### EXTRACT PROVIDED

The CSS engine is split into focused passes so behaviour is easier to reason about.

Declaration Parsing and Serialization

The CSS transform layer parses declaration blocks into ordered maps:

Map<property, { value, important }>

This allows transformations to preserve declaration order where practical while still making value-level changes.

Value Normalization

normalize.js handles:

  • named colors to hex, for example red to #f00,
  • long hex to short hex where possible,
  • rgb() / rgba() normalization,
  • color tokens inside compound values such as border and box-shadow,
  • zero unit removal, for example 0px to 0,
  • decimal simplification, for example 1.50px to 1.5px,
  • double-quote to single-quote normalization when safe.

Dead Declaration Removal

dead-code.js removes declarations that are provably no-ops, such as:

  • font-style: normal,
  • font-weight: normal,
  • text-decoration: none,
  • letter-spacing: normal,
  • position: static,
  • transform: none,
  • box-shadow: none.

######

• **ACTIONS TO TAKE**:
**a.** Answer these questions from the CSS engine description:
(i) Into what kind of structure does the transform layer parse declaration blocks?
(ii) Which file removes zero units, such as turning 0px into 0?
(iii) What value of position does dead-code.js treat as a no-op?
**b.** Extend the CSS engine description past its last line, keeping its headings and bullet style.

### DATA ENTRIES

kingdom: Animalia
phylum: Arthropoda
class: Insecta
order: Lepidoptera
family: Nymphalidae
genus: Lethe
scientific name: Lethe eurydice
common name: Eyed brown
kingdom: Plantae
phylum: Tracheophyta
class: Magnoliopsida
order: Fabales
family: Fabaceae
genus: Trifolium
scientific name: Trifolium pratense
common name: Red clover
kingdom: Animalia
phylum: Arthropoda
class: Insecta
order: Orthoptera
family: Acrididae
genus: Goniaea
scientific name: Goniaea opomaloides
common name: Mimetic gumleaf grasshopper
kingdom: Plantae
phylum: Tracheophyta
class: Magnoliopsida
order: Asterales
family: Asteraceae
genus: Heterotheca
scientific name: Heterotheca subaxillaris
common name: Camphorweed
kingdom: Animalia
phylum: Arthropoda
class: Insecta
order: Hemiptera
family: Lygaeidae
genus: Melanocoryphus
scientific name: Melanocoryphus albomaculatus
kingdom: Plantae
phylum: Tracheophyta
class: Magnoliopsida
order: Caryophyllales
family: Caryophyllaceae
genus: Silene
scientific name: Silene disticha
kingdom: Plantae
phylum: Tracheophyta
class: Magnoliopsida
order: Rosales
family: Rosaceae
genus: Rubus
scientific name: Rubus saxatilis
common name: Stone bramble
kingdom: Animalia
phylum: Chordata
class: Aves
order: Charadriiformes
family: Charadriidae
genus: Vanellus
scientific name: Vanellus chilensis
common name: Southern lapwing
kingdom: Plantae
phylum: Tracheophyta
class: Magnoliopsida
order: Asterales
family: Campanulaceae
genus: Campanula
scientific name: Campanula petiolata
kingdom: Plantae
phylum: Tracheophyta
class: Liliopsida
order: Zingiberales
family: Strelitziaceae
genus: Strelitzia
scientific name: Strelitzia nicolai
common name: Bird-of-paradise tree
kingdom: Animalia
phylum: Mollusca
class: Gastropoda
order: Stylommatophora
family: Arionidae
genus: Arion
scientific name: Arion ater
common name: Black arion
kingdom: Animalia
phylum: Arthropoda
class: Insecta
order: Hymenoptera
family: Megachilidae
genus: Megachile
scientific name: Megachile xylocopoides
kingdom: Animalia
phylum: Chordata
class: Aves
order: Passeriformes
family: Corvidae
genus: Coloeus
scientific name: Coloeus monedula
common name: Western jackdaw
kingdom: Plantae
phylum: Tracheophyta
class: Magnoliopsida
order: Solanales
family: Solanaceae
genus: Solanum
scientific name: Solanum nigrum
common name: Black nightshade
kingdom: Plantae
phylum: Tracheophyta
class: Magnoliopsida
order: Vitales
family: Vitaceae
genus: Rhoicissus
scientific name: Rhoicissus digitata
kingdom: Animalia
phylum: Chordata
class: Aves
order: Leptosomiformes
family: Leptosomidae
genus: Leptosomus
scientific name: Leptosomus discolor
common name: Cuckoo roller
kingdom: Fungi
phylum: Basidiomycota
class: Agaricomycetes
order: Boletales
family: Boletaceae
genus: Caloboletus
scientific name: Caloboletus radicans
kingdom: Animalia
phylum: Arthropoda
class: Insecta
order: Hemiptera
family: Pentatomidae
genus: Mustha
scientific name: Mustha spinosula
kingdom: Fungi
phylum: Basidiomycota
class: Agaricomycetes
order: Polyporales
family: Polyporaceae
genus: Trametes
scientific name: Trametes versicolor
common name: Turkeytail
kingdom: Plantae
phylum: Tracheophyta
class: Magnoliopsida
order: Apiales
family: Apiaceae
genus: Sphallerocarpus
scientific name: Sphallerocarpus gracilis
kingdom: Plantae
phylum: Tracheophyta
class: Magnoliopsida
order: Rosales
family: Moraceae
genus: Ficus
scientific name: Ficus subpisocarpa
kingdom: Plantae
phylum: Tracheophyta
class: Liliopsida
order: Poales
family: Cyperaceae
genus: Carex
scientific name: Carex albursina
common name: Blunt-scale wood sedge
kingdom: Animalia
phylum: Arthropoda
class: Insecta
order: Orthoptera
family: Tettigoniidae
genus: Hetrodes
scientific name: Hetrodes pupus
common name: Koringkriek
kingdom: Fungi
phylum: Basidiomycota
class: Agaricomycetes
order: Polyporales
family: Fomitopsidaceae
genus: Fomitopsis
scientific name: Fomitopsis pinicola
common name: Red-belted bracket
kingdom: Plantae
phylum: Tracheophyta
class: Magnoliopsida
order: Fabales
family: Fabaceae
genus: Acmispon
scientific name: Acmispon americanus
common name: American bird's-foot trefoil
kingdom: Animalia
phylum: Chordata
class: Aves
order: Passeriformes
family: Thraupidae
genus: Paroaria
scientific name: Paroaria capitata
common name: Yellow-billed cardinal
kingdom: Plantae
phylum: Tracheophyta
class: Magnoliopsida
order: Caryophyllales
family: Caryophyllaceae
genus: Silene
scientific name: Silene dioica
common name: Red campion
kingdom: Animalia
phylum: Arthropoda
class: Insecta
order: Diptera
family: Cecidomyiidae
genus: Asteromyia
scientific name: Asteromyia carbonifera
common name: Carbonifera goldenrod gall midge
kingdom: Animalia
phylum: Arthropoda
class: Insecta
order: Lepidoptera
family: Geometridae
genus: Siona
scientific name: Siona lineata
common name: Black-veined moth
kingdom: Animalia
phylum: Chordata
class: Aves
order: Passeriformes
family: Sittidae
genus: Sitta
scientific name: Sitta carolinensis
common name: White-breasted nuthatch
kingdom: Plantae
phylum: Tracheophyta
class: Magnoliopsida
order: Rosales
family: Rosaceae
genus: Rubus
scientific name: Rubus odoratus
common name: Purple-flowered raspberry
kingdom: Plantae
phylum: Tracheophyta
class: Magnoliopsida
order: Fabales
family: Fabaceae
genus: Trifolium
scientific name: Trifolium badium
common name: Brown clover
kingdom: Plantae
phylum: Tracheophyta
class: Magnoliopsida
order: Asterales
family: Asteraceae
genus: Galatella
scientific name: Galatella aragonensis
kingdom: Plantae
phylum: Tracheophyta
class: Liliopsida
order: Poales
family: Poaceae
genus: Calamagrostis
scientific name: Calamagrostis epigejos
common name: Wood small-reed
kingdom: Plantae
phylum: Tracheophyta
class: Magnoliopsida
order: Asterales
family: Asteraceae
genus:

######

• **RESPONSE LIST**:
**a.**
(i) Ordered maps: Map<property, { value, important }>
(ii) normalize.js
(iii) position: static

**b.**
It also removes common conversion-tool artifacts such as:

  • mso-*,
  • --inside-h,
  • --inside-v,
  • -xv-*.

Important declarations are preserved even if they appear redundant.

Shorthand Merging

shorthands.js merges supported longhands into shorter declarations where sufficient information is available.

Supported groups include:

  • margin,
  • padding,
  • border,
  • border-radius,
  • background,
  • font,
  • outline,
  • list-style,
  • text-decoration,
  • column-rule,
  • transition,
  • animation,
  • flex,
  • flex-flow,
  • overflow,
  • inset,
  • place-content,
  • place-items,
  • place-self,
  • grid-template.

The merger avoids !important declarations to reduce cascade risk.


Class Name Generation

When extractInlineStyles is enabled, repeated inline style declarations are moved into generated CSS classes.

The generated class naming strategy is handled by classnames.js.

Hybrid Naming Strategy

The generator uses a hybrid strategy:

  • single-property declaration sets can receive descriptive names,
  • multi-property declaration sets receive opaque sequential names.

Examples:

color: #f00                  → .mr-text-f00
font-size: 8pt               → .mr-fs-8pt
text-align: center           → .mr-text-center
margin: 0; color: #f00       → .mr-c001

This avoids misleading names for multi-property rules. For example, a class named .text-center should not secretly contain padding, margin, and font-size.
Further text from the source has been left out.